Bisher konnten diese vielversprechenden Aussichten nicht für alle Investments den erwünschten Wert generieren. Meldungen von Insolvenzen, gesunkene Umsätze und starke Einbrüche in der Bewertung häufen sich. Gründe dafür sehen Experten hauptsächlich im Geschmack, den gesundheitlichen Aspekten und dem Preis der Produkte, die zu niedriger Konsumentenakzeptanz führen.

Zudem gibt es Bewegungen in der Politik, welche die Forschung und Produktion an kultivierten Fleischprodukten gänzlich verbieten wollen.

Demgegenüber stehen jedoch positive Entwicklungen die für leichten Optimus sorgen.
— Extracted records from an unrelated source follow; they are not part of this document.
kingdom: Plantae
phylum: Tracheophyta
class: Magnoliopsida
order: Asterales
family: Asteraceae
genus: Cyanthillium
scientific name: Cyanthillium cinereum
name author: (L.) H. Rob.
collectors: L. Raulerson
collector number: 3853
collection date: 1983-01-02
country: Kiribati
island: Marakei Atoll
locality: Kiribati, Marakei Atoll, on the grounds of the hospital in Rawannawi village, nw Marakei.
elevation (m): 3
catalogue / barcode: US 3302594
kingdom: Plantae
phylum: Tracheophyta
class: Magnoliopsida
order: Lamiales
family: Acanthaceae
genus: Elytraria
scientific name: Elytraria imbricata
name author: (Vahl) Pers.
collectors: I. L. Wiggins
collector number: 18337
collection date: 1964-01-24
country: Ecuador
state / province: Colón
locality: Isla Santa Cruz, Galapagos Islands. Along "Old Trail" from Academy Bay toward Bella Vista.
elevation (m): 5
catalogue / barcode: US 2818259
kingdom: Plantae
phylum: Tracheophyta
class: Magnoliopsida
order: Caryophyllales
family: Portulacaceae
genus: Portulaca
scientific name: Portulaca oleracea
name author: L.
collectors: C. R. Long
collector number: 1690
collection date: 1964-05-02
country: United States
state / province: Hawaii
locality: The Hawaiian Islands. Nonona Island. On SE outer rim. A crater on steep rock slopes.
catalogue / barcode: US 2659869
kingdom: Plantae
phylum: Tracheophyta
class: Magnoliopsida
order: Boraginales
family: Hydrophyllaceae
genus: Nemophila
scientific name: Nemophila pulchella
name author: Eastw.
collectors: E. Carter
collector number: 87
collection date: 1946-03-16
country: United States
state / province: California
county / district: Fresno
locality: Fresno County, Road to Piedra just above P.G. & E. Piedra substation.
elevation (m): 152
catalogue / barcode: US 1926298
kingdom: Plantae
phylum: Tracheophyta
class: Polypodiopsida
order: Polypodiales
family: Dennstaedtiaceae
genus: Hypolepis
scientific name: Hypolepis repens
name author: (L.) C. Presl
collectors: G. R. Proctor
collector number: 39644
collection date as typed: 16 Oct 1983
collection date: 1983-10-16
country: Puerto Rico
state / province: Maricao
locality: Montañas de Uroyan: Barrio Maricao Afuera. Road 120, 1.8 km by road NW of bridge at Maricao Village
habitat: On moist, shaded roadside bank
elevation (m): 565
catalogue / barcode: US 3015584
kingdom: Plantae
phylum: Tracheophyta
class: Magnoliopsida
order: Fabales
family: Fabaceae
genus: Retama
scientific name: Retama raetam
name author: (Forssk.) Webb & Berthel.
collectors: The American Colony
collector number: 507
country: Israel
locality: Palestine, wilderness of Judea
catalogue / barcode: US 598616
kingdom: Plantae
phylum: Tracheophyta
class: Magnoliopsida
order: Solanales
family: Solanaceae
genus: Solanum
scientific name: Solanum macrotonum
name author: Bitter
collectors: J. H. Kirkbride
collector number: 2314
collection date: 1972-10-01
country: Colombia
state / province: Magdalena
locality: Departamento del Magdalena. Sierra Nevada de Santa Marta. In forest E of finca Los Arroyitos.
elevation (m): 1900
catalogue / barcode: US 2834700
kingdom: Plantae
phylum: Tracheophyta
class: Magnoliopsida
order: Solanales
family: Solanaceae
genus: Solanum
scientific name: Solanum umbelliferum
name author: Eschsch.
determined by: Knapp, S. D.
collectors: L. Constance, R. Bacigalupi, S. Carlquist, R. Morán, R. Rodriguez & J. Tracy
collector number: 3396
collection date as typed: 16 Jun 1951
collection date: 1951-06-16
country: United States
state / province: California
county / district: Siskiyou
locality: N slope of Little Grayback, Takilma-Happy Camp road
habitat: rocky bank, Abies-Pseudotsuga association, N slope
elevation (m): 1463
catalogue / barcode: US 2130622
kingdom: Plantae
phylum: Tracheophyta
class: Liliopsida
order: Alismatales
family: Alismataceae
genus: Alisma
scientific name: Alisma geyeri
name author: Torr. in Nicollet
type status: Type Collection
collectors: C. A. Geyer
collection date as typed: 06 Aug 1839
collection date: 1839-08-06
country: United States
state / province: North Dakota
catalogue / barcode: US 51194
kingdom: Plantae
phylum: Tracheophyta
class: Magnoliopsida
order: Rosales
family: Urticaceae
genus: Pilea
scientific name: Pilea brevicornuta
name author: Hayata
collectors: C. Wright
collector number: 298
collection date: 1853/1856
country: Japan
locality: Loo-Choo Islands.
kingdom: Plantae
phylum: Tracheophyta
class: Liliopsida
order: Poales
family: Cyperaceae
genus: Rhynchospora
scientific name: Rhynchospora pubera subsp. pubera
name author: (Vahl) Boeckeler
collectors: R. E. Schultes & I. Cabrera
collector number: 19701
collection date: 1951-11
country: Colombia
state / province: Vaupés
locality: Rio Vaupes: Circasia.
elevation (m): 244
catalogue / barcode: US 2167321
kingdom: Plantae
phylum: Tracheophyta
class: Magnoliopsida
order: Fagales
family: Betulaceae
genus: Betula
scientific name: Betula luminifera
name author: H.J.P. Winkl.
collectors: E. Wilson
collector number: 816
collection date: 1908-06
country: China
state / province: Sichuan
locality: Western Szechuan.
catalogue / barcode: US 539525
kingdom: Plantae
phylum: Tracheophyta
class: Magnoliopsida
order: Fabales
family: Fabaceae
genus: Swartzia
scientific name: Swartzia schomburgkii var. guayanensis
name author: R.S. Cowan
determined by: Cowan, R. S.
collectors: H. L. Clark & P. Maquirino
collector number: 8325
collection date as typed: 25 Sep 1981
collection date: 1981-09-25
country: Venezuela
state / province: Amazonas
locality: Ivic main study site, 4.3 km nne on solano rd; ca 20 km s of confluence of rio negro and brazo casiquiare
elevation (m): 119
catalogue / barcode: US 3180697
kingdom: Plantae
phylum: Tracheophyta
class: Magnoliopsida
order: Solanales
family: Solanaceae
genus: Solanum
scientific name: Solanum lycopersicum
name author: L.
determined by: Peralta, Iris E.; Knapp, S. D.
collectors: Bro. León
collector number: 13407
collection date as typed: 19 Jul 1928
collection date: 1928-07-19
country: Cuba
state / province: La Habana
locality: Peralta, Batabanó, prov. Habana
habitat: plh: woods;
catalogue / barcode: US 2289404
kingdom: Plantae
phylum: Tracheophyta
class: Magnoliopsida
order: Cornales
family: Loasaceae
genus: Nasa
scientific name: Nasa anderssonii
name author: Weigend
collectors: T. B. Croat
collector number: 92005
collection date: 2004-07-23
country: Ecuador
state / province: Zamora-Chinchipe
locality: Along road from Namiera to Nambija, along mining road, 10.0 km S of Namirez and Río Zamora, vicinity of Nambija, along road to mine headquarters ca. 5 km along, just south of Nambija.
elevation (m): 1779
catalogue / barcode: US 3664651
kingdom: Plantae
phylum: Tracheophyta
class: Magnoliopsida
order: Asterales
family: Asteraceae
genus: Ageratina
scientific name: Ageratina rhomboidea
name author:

In den USA, Singapur & Israel gibt es erste Zulassungen für kultiviertes Fleisch. Produkte werden günstiger und besser. Der erste kultivierte Burger kostete $250.000 in der Produktion. Heute können Menschen in Singapur bereits für 13€ kultiviertes Hühnchen essen.

Die Regierungen in Japan und Dänemark setzen Förderprogramme auf und sehen den Bereich als essenziell für ihre Klimapolitik an. Und auch in Deutschland gab die Bundesregierung kürzlich eine Fördermaßnahme in Höhe von 38 Millionen Euro bekannt.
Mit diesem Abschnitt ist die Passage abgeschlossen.